Os R$ 7,5 milhões da Marfrig representam quase 70% da arrecadação do programa até agora -R$ 10,9 milhões.
Leia abaixo a íntegra da nota da Presidência:
"Em respeito à opinião pública, aos órgãos de fiscalização e para repor a verdade dos fatos, o Pátria Voluntária esclarece o seguinte:
1. A empresa Marfrig teve a intenção de doar para o Ministério da Saúde R$ 7,5 (sete e meio milhões de reais) para compra de testes rápidos para a Covid-19, em março do corrente ano. A legislação em vigor impede que o referido ministério receba recursos privados e, em maio, o órgão declinou da doação porque não precisava mais dos equipamentos.
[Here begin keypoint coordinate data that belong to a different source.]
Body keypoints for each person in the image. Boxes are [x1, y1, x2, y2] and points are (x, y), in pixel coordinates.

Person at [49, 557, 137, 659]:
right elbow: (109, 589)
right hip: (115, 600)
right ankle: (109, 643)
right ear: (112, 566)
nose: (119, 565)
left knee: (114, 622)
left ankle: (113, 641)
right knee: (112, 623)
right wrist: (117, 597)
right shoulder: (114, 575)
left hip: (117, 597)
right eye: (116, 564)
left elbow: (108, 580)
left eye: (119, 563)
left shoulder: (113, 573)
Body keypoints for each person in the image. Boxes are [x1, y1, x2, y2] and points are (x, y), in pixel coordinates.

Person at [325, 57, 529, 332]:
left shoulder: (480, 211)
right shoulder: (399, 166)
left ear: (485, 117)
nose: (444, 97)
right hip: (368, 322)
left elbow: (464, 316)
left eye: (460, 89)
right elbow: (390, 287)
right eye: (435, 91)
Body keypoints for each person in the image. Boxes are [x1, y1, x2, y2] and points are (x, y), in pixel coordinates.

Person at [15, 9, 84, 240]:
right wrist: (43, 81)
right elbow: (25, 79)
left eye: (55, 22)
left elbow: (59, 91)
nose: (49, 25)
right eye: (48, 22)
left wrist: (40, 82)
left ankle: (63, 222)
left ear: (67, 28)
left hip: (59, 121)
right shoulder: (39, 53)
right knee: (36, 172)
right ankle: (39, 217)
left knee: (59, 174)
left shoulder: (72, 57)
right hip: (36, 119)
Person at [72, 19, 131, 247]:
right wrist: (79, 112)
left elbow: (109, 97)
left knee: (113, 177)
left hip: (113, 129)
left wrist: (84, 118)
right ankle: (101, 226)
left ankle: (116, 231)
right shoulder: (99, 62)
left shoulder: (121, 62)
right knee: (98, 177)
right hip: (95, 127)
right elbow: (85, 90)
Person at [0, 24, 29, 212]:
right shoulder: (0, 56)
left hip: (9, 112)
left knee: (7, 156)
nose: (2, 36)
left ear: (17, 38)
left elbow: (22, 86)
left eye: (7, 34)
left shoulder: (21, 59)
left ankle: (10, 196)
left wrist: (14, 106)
2. A Marfrig procurou o Pátria Voluntária e optou por repassar a doação ao programa para atender às necessidades de entidades sociais a elas vinculadas. Especialmente para a compra de alimentos, produtos de proteção e de higiene para pessoas em situação de vulnerabilidade, realizadas por chamadas públicas.
3. Registre-se que o Pátria Voluntária tem um canal que permite doações financeiras tanto por pessoas jurídicas quanto por pessoas físicas. As doações são realizadas diretamente à Fundação Banco do Brasil - FBB, pessoa jurídica de direito privado, de fins não lucrativos, com autonomia administrativa e financeira.
4. Como também permite a legislação específica, os recursos arrecadados são direcionados para organizações da sociedade civil para efetivação de atendimento a pessoas em situação de vulnerabilidade, o que de fato ocorreu no caso citado.
5. É norma do Pátria Voluntária dar ampla e total transparência na plataforma patriavoluntaria.org um painel de dados na aba 'RESULTADOS', que publiciza para toda a sociedade o destino dos recursos captados pelo projeto Arrecadação Solidária, com o intuito de dar transparência e credibilidade".